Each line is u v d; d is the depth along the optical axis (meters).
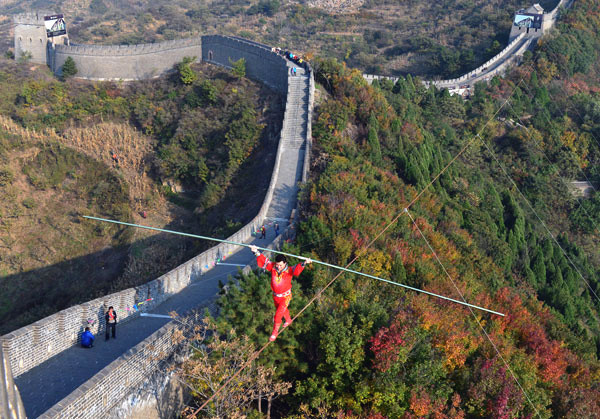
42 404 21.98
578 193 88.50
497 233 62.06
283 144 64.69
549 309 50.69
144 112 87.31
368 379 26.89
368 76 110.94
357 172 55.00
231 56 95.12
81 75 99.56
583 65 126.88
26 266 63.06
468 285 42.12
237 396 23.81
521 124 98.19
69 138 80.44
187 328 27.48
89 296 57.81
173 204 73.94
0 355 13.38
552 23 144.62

* * *

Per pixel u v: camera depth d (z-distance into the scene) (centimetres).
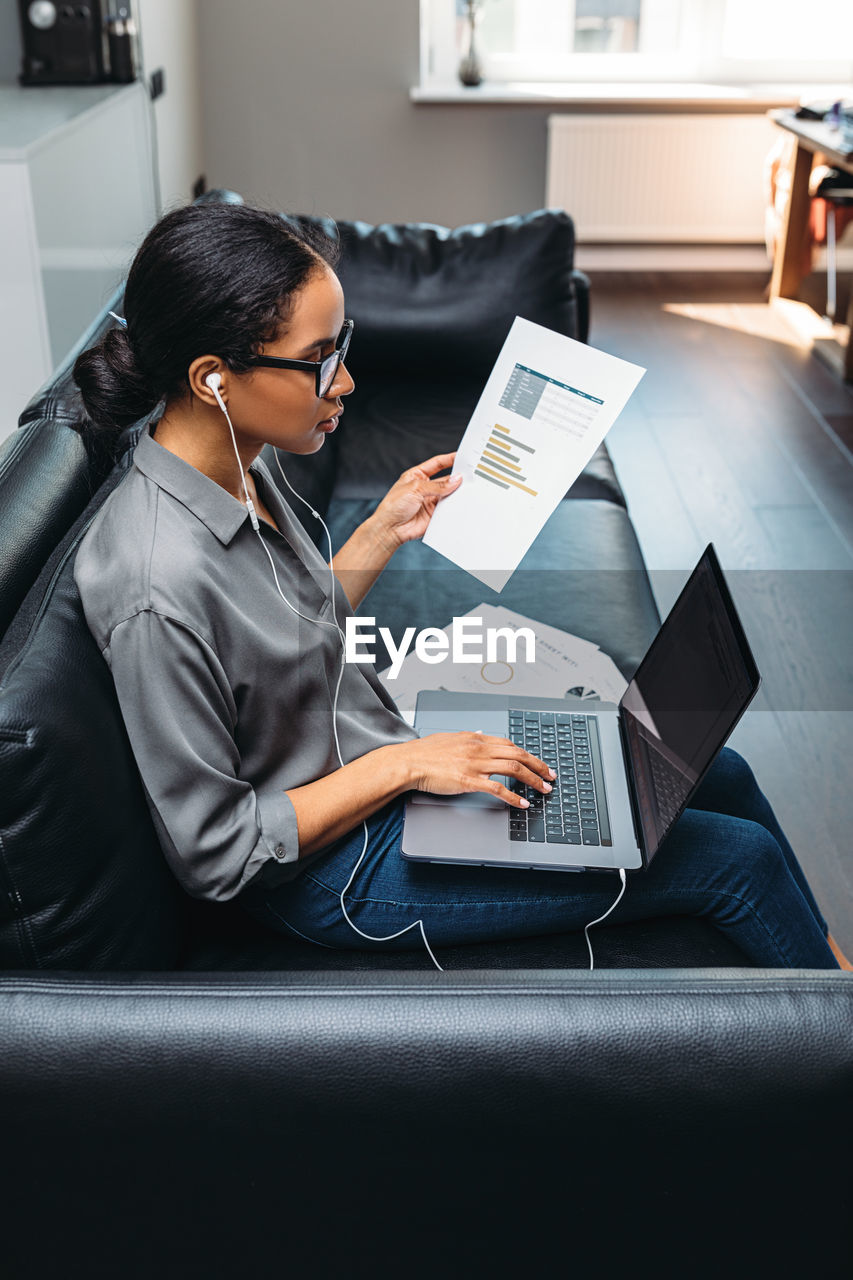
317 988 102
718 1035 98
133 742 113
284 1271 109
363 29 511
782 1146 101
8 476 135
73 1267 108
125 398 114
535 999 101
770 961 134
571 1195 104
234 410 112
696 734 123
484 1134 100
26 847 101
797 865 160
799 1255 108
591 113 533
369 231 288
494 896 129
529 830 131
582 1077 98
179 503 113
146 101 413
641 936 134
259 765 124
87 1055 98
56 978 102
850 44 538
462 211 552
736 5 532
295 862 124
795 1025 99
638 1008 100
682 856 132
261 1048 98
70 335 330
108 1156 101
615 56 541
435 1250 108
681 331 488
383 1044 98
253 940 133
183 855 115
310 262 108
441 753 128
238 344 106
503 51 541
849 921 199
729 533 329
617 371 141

==

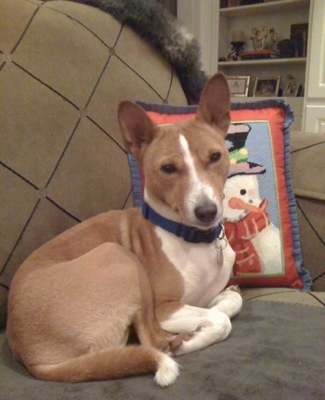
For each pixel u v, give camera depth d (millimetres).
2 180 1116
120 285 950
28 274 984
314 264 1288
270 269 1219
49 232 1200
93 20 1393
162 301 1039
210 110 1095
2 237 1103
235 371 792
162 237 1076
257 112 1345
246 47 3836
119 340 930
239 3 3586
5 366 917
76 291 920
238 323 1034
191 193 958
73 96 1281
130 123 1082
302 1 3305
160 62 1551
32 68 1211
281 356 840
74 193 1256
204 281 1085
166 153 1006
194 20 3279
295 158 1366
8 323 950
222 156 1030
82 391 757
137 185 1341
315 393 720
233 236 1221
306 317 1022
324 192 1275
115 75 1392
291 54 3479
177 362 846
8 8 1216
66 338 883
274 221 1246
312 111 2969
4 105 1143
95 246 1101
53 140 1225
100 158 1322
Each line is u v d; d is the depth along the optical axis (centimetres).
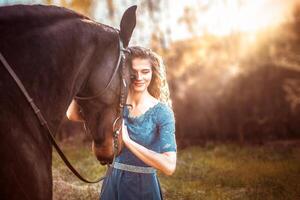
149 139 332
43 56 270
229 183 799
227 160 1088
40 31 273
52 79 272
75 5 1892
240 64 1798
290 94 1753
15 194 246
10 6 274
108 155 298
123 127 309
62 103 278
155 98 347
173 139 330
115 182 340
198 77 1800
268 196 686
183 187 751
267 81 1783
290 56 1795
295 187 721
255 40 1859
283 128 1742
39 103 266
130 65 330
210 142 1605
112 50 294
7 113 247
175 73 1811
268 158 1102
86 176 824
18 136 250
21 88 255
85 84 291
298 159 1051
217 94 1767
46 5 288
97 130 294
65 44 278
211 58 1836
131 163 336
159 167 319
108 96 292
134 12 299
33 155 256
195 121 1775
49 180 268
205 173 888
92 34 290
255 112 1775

#### [ASSIGNMENT]
The lines above from the one with "133 742 113" through the one with "617 371 141" are to be duplicated exactly, ends included, with nothing added.

#### [YOUR RESPONSE]
133 742 113
284 1271 109
363 29 511
782 1146 101
8 476 135
73 1267 108
125 398 114
535 999 101
770 961 134
571 1195 104
234 410 112
696 734 123
484 1134 100
26 847 101
797 865 160
799 1255 108
591 113 533
369 231 288
494 896 129
529 830 131
582 1077 98
179 503 113
146 101 413
641 936 134
259 765 124
87 1055 98
56 978 102
850 44 538
462 211 552
736 5 532
295 862 124
795 1025 99
638 1008 100
682 856 132
261 1048 98
70 335 330
108 1156 101
615 56 541
435 1250 108
681 331 488
383 1044 98
253 940 133
183 855 115
310 262 108
441 753 128
238 344 106
503 51 541
849 921 199
729 533 329
617 371 141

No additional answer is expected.